Sat, 05 Mar 2011 10:40:02 UTC | #598937

Stevehill's Avatar Comment 4 by Stevehill

Well, I'm 57 this month so we're probably in a pretty similar position. And I don't fear oblivion for the reasons already given above. I've watched some of my loved ones die, including my first wife after 27 years. I would hope, like most of us, for an easy death rather than some protracted affair involving a lot of pain or the complete loss of my marbles (an assisted dying law, please).

I shan't miss anyone. I won't be able to. I hope one or two people will miss me. I hope in some small way I may have left my stamp on the world, perhaps through my children. But I'm not going to lose a lot of sleep about it.

Sat, 05 Mar 2011 10:54:23 UTC | #598945

alexi's Avatar Comment 5 by alexi

I struggle with this a bit myself. I tend to avoid concieving of death as "nothingness," since as humans we tend to think of "nothingness" as something along the lines of a blank screen that we get bored of watching. I think the best description of death I've heard is as follows:

We're all like droplets of water falling down a waterfall. When we hit the bottom, the shape and individuality of the water droplet is destroyed, but it's still there - it's just rejoined with the rest of the water.

It's just a metaphor, and I know people on here probably are sick up to their eye balls of metaphors about the afterlife, but I think something along those lines might be conceptually more telling than trying to imagine a timeless blank screen.

Sat, 05 Mar 2011 11:22:28 UTC | #598953

Galactor's Avatar Comment 6 by Galactor

Ellen's story is one I occasionally come across; it regards being brought up to expect an eternal life when there is no real understanding of what that entails only to later stumble across the meaning of it and the realisation that it is bunkum.

That realisation often seems to happen at a later stage in life when one looks back and wonders if life has been lived to the full only to discover that you have been cheated of the years that you could have lived life with a real grasp of its reality.

Yet another reason why religion is so pernicious; it actually cheats people of their lives and prepares them to be set up for disappointment and a dreading of their own demise. People may think that religion can galvanise people to take positive action - I think there is a good case to be made that in general religion renders the potential of every living human who succumbs to it to a mere fraction of what it could be.

I have my doubts that Ellen will be consoled by Richard's moving explanation and Steve's fabulous perspective on what an eternal life means and the very paucity of the theistic claim. I sincerely hope I am wrong and that Ellen can take comfort from everyone's opinions.

For sure, there is nothing to fear of being dead; but I wonder if Ellen feels she has been cheated and I wish that our understanding of life and death are taught to children at an earlier age.

Sat, 05 Mar 2011 12:02:13 UTC | #598963

Ode2Hitch's Avatar Comment 7 by Ode2Hitch

The Twain quote is one of the best around regarding the fear of death. That said, sometimes no amount of logical thinking and rationilising can dampen the fear. As Hitch has often stated, it is also a matter of the party continuing in your absence.

* Task statement
Copy out the forum comments on death from "Ellen's story is" up to and including "of its reality.", word for word. The listing after this point is not needed.

* Provided material
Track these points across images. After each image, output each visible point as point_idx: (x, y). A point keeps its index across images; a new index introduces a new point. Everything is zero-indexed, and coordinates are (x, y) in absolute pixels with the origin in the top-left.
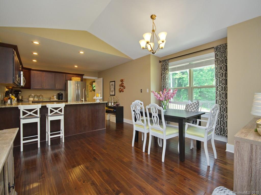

* Solution for this problem
Ellen's story is one I occasionally come across; it regards being brought up to expect an eternal life when there is no real understanding of what that entails only to later stumble across the meaning of it and the realisation that it is bunkum.

That realisation often seems to happen at a later stage in life when one looks back and wonders if life has been lived to the full only to discover that you have been cheated of the years that you could have lived life with a real grasp of its reality.